WHAT TO DO —
[a] In the court memorandum, on what date was the earlier Memorandum and Order issued?
[b] Write out everything in the court memorandum from "I issued a Memorandum" down to "Id. § 349(h).", switching "statute" to "law" each time it appears.
EXTRACTED TEXT Block Start
UNITED STATES DISTRICT COURT EASTERN DISTRICT OF NEW YORK


March 12, 2009

DOUKAS P. SIOTKAS, PLAINTIFF,
v.
LABONE, INC., MICHAEL PEAT, AND ALAN DAVIS, DEFENDANTS.
CAROLINE J. VAN HEULE, PLAINTIFF,
v.
LABONE, INC., MICHAEL PEAT, AND ALAN DAVIS, DEFENDANTS.

The opinion of the court was delivered by: Steven M. Gold United States Magistrate Judge

MEMORANDUM & ORDER

GOLD, STEVEN M., United States Magistrate Judge

I issued a Memorandum and Order ("M&O") in this action on January 6, 2009. The procedural and factual background of these related cases is set forth at length in the M&O. I assume familiarity with the M&O here.

Plaintiffs have asserted causes of action pursuant to New York's General Business Law Section 349. This statute is part of New York's Consumer Protection Act, N.Y. GEN. BUS. LAW art. 22-A, and provides that "[d]eceptive acts or practices in the conduct of any business, trade or commerce or in the furnishing of any service in this state are . . . unlawful." N.Y. GEN. BUS. LAW § 349(a). The statute further provides that "any person who has been injured by reason of any violation of this section may bring an action" for damages. Id. § 349(h).

In my prior Memorandum and Order, I raised questions about the viability of plaintiffs' Section 349 claims. Because defendants had not moved to dismiss those claims, however, and because my questions about them were raised with the parties for the first time in the M&O, I afforded the parties the opportunity to submit supplemental memoranda of law on the subject. Having considered the parties' supplemental memoranda, as well as a letter filed by plaintiffs on March 11, 2009, I now conclude that plaintiffs' Section 349 claims must be dismissed both because the drug tests at issue were not consumer transactions and did not impact the public at large, and also because the testing and reporting at issue did not take place in New York.
EXTRACTED TEXT Block End
DATA SHOWN Block Start
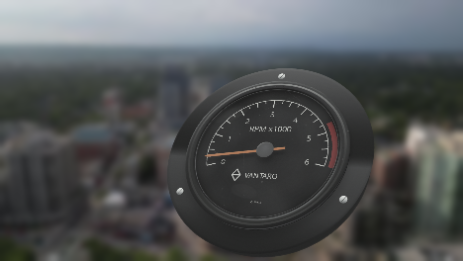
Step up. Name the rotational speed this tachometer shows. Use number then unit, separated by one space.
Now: 250 rpm
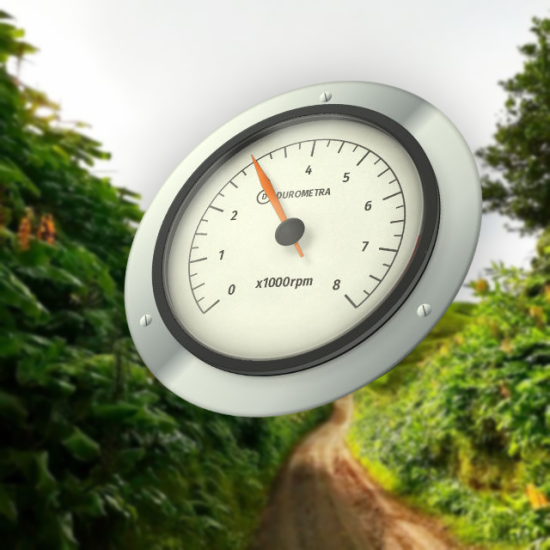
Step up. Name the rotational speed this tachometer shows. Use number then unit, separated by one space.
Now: 3000 rpm
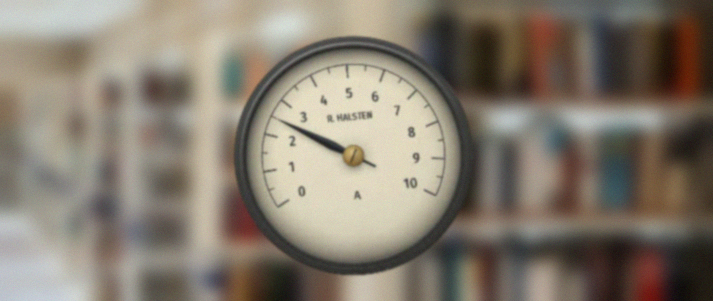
DATA SHOWN Block End
SOLUTIONS BELOW —
[a] January 6, 2009

[b]
I issued a Memorandum and Order ("M&O") in this action on January 6, 2009. The procedural and factual background of these related cases is set forth at length in the M&O. I assume familiarity with the M&O here.

Plaintiffs have asserted causes of action pursuant to New York's General Business Law Section 349. This law is part of New York's Consumer Protection Act, N.Y. GEN. BUS. LAW art. 22-A, and provides that "[d]eceptive acts or practices in the conduct of any business, trade or commerce or in the furnishing of any service in this state are . . . unlawful." N.Y. GEN. BUS. LAW § 349(a). The law further provides that "any person who has been injured by reason of any violation of this section may bring an action" for damages. Id. § 349(h).